Task brief:
With the pictures left out, restate every entry word for word.

Before and after images
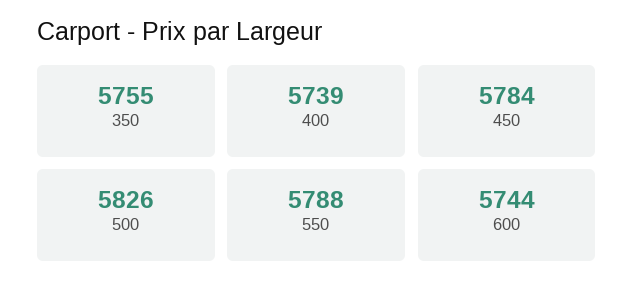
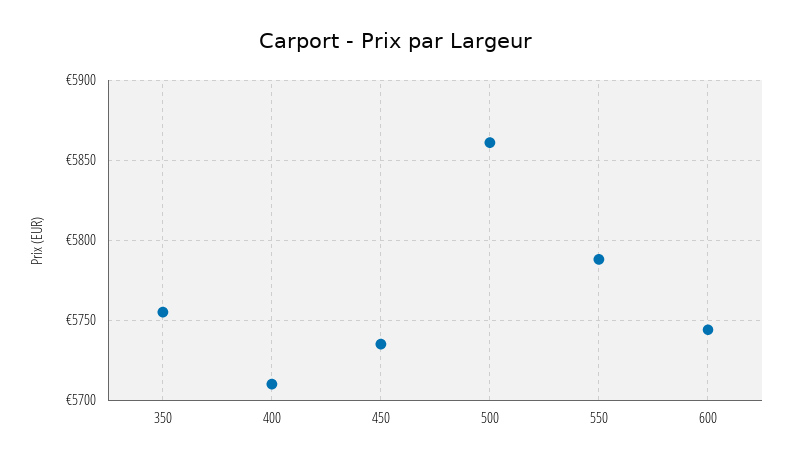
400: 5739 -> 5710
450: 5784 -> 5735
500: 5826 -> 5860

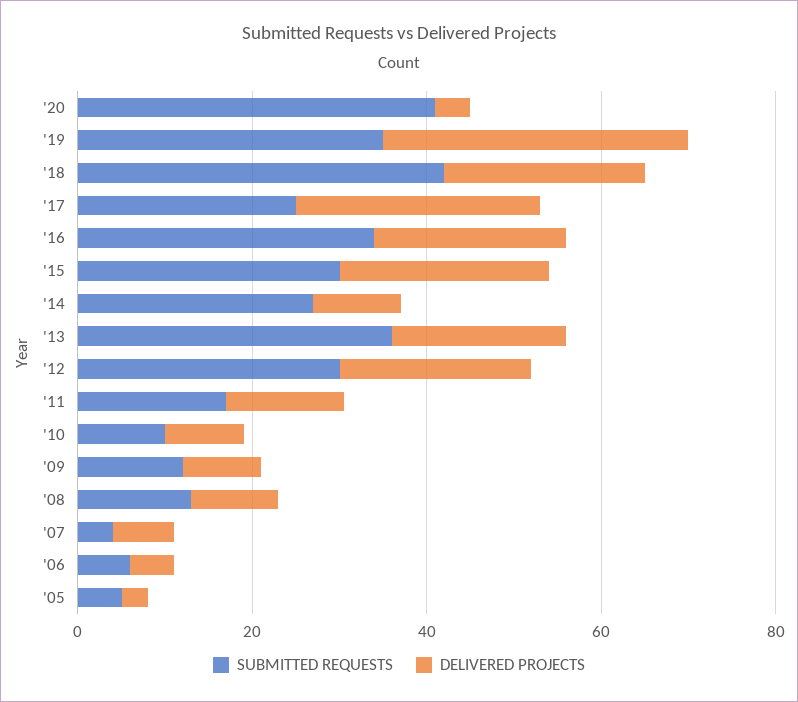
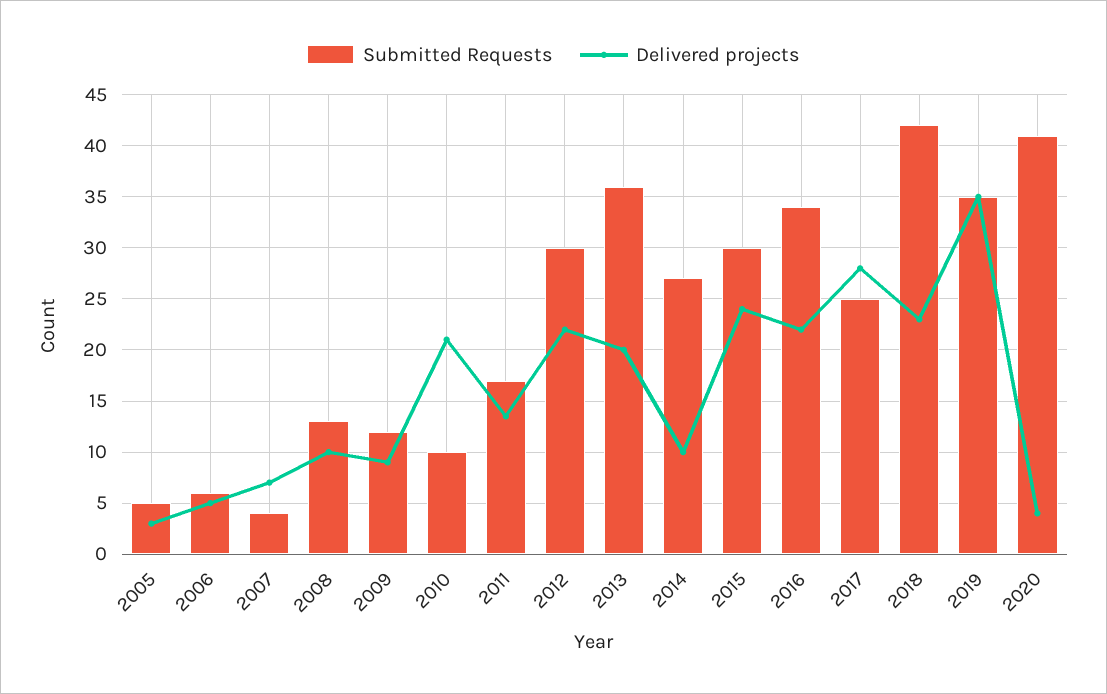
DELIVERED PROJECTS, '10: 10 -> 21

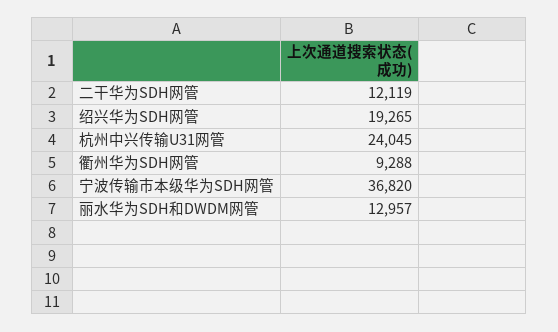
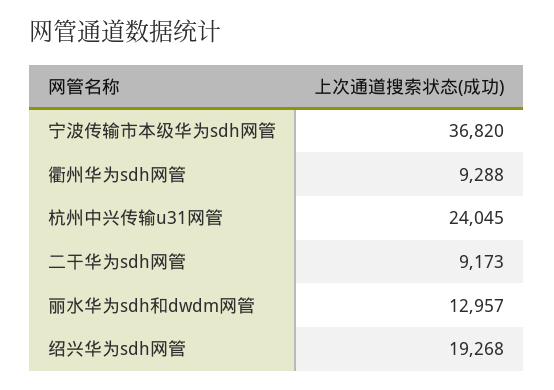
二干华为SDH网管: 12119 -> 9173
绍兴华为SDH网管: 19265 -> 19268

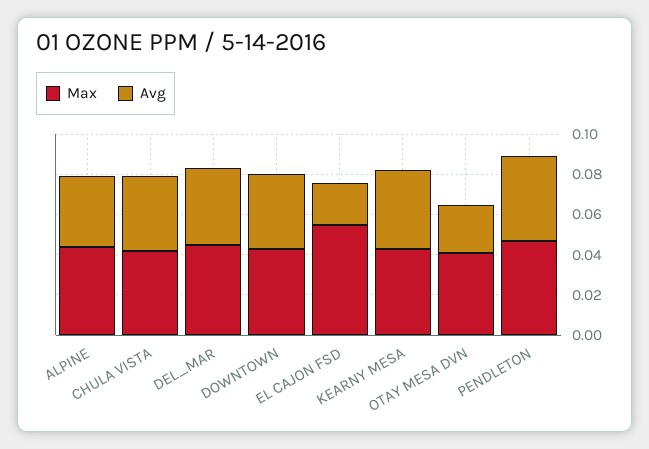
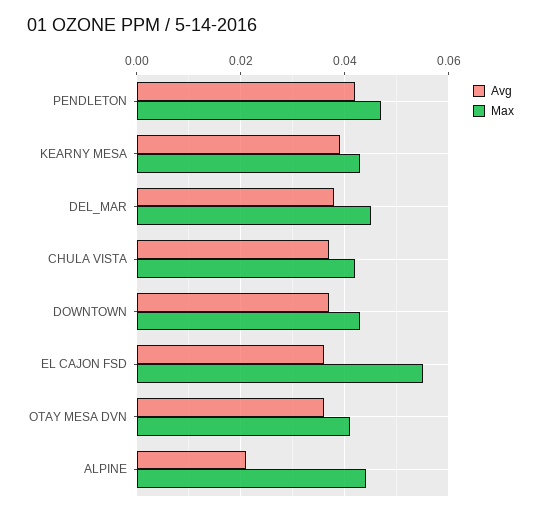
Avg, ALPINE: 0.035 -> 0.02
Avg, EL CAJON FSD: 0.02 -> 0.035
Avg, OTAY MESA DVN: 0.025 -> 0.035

Output for this task:
400: 5739 -> 5710
450: 5784 -> 5735
500: 5826 -> 5860

DELIVERED PROJECTS, '10: 10 -> 21

二干华为SDH网管: 12119 -> 9173
绍兴华为SDH网管: 19265 -> 19268

Avg, ALPINE: 0.035 -> 0.02
Avg, EL CAJON FSD: 0.02 -> 0.035
Avg, OTAY MESA DVN: 0.025 -> 0.035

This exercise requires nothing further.